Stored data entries
------------
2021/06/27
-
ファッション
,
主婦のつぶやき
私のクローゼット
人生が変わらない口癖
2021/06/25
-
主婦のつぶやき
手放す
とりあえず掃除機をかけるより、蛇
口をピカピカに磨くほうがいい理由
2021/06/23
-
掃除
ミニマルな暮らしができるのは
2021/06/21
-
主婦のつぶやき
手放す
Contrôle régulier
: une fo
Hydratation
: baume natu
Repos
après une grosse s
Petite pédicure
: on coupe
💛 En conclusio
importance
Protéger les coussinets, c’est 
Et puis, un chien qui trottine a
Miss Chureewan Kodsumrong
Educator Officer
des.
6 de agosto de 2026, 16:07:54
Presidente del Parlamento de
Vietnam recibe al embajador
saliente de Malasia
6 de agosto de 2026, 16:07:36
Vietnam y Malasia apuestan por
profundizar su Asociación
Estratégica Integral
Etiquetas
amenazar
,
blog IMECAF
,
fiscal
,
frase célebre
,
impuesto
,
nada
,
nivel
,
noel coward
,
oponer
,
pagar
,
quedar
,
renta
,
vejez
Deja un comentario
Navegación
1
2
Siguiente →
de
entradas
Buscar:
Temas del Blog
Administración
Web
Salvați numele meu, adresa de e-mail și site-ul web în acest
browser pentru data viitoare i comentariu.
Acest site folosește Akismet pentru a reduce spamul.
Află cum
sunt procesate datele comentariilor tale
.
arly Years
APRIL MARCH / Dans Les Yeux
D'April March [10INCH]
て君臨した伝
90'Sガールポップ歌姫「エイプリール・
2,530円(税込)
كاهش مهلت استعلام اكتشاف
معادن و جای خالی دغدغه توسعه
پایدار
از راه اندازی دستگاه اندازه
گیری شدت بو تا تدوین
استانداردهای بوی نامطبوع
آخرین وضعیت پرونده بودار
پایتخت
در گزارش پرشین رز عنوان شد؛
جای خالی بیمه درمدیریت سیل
------------
The task: Find the word "Vietnam" in the entries, and copy every line it shows up in.

Response area:
Vietnam recibe al embajador
Vietnam y Malasia apuestan por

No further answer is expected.